Bazen üst üste gelir öyle. ama merak etme, sonra dağılır bulutlar:)
Bu Satranç'ı ben de okumuştum. Bir solukta. Çok sevmiştim. Fakat şu anda çok bir şey hatırlamıyorum. Aklıma bir tren geliyor sadece. Onu da muhtemelen uyduruyorum:))
Yok, uydurmuyorsun da Alkımcığım, biraz karıştırıyorsun sadece;) Bir gemi yolculuğu sırasında geçiyor öykü. Unutma meselesine gelirsek, çok çok kafamı karıştırıyor bu iş. Süskind'in unutmak hakkında çok kısa bir öyküsü vardı sanki, Üç Buçuk Öykü kitabında.
----------
Kalktım baktım, evet. O kitaptaymış ve öykü değil, kısa bir "son görüş"müş. Unutmuşum! Orada bahsediyordu bu durumdan, ben de öyleyim, diye okuduğum zaman küçük bir heyecan yapmıştım. Ama sonra ne olmuş bak, unutmuşum;) Şu sitede kısa bir alıntısı var yazının, bir bak istersen.
http://tutsaklikguncesi.wordpress.com/?s=unutmak
------------
Geçmiş olsun dileğin için teşekkürler. Kaza anı çok tuhaf gerçekten, o çarpma anı sarsıcı özellikle. Ne düşüneceğini, ne yapacağını bilemiyorsun. Yine link vereceğim ama(!;)), October çok güzel anlatmıştı o anı aylar önce;
http://octoberswimmer.blogspot.com/2011/03/hayat-bir-kazadr.html
Ben de bulutların dağılmasını umuyorum Alkım, sağol.
Sevgiler.
justine bebeğim, merkür geri mi gidiyormuş? ters açıda olan satürn değil miydi? serap'la konuşmalıyım sanırım, kafam karıştı:(
Of, ben de bilmiyorum ki Poliş. Tek diyeceğim bir an önce ilerlesin hangisi gerilediyse. Rüyalarım bile çok kötü, delireceğim sonunda.

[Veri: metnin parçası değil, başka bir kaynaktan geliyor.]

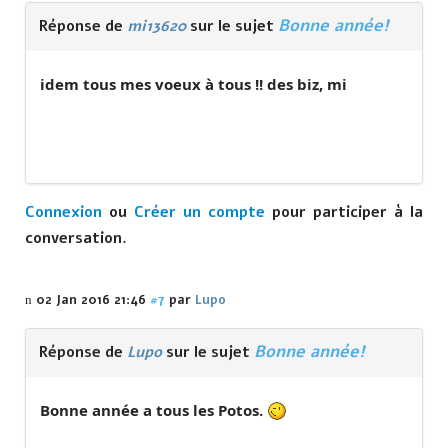
Bonne année!
Réponse de
mi13620
sur le sujet
idem tous mes voeux à tous !! des biz, mi
Connexion
ou
Créer un compte
pour participer à la
conversation.
02 Jan 2016 21:46
#7
par
Lupo
Bonne année!
Réponse de
Lupo
sur le sujet
Bonne année a tous les Potos.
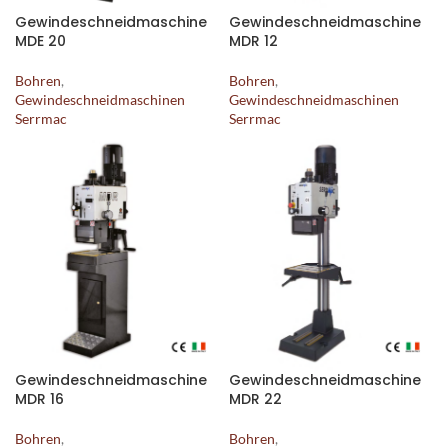
Gewindeschneidmaschine
Gewindeschneidmaschine
MDE 20
MDR 12
Bohren
,
Bohren
,
Gewindeschneidmaschinen
Gewindeschneidmaschinen
Serrmac
Serrmac
Gewindeschneidmaschine
Gewindeschneidmaschine
MDR 16
MDR 22
Bohren
,
Bohren
,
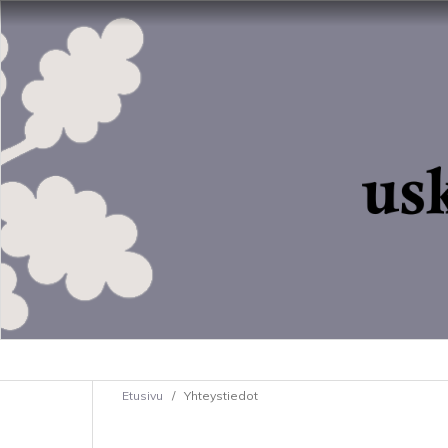
Etusivu
/
Yhteystiedot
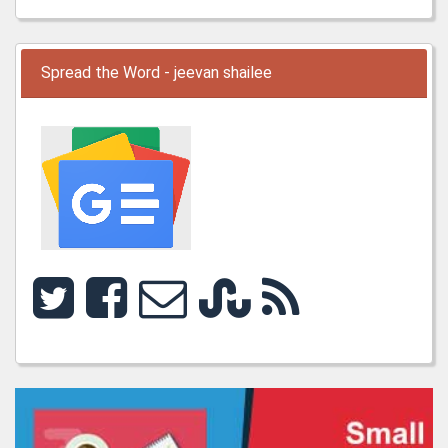
Spread the Word - jeevan shailee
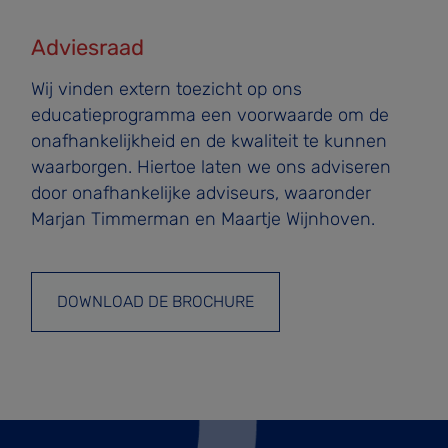
Adviesraad
Wij vinden extern toezicht op ons
educatieprogramma een voorwaarde om de
onafhankelijkheid en de kwaliteit te kunnen
waarborgen. Hiertoe laten we ons adviseren
door onafhankelijke adviseurs, waaronder
Marjan Timmerman en Maartje Wijnhoven.
DOWNLOAD DE BROCHURE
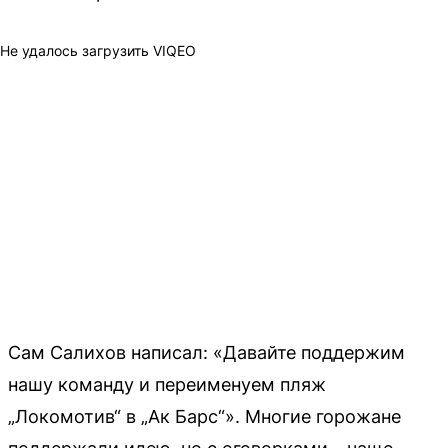
Не удалось загрузить VIQEO
Сам Салихов написал: «Давайте поддержим
нашу команду и переименуем пляж
„Локомотив“ в „Ак Барс“». Многие горожане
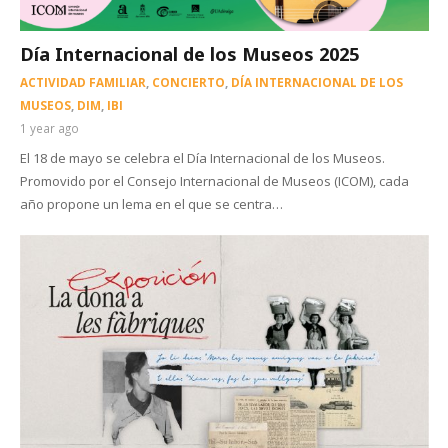
Día Internacional de los Museos 2025
ACTIVIDAD FAMILIAR
,
CONCIERTO
,
DÍA INTERNACIONAL DE LOS
MUSEOS
,
DIM
,
IBI
1 year ago
El 18 de mayo se celebra el Día Internacional de los Museos.
Promovido por el Consejo Internacional de Museos (ICOM), cada
año propone un lema en el que se centra…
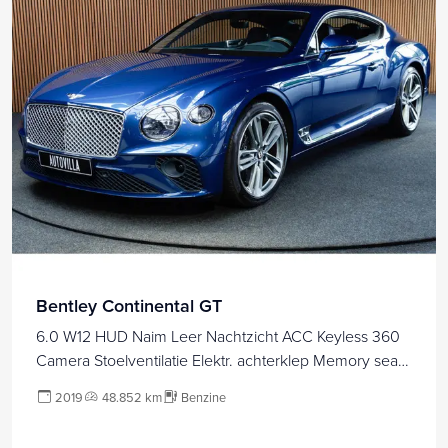
Bentley Continental GT
6.0 W12 HUD Naim Leer Nachtzicht ACC Keyless 360
Camera Stoelventilatie Elektr. achterklep Memory seats
Navi Niveauregeling PDC Stoelverwarming LM velgen
2019
48.852 km
Benzine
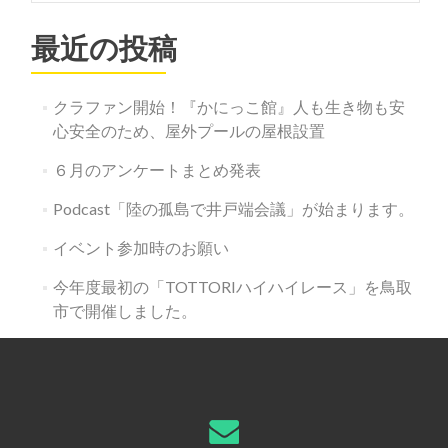
最近の投稿
クラファン開始！『かにっこ館』人も生き物も安
心安全のため、屋外プールの屋根設置
６月のアンケートまとめ発表
Podcast「陸の孤島で井戸端会議」が始まります。
イベント参加時のお願い
今年度最初の「TOTTORIハイハイレース」を鳥取
市で開催しました。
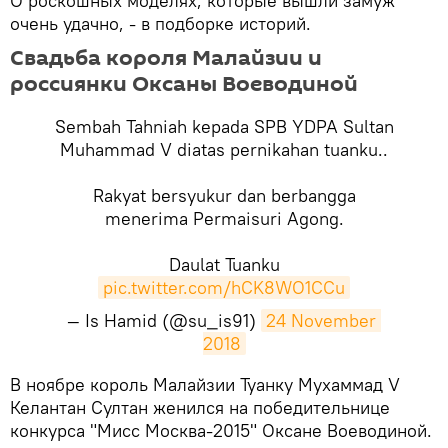
О роскошных моделях, которые вышли замуж
очень удачно, - в подборке историй.
Свадьба короля Малайзии и
россиянки Оксаны Воеводиной
Sembah Tahniah kepada SPB YDPA Sultan
Muhammad V diatas pernikahan tuanku..
Rakyat bersyukur dan berbangga
menerima Permaisuri Agong.
Daulat Tuanku
pic.twitter.com/hCK8WO1CCu
— Is Hamid (@su_is91)
24 November 
2018
​В ноябре король Малайзии Туанку Мухаммад V
Келантан Султан женился на победительнице
конкурса "Мисс Москва-2015" Оксане Воеводиной.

p.s.: Sana yorum yazdım şimdi, harika bir yazı yazmışsın yine, bayıldım.
Tanpınar'ı görür görmez bir yazı yazmak istedim sana ancak bir hafta sonra yani bugün yazabildim. Ama onu yollarken bir hata oluştu ve yazı gitti. Kızdım tabii ki... Bugün bir arkadaşımla konuşurken insan yazdığı bir şeyi kaybetmeye dayanamıyor diyordum. Neyse bir Tanpınar yazısı borcum olsun sana...:)
Hangi browser'ı kullanıyorsun sen Londoner? Bu sinir bozucu kayıpları çok yaşıyorsan Opera'yı kullansana, inan bana çoğu yönden diğerlerinden daha iyi. Ben Mozilla'cıyım ama Opera kayıpları önleme konusunda çok daha iyi diye biliyorum, aklında olsun bu.
Tez yazan ya da o aşamaya gelmiş herkes kayıpların insanı delirttiğini iyi bilir. O meşum anda, hayatın bir film şeridi gibi gözünün önünden geçer hatta, öyle ciddi bir tehlike;)
Borcunu unutmayacağım ve unutturmayacağım elbette, kork benden;p
Sesini duymak beni çok mutlu etti Londoner, sevgiler ve iyi geceler.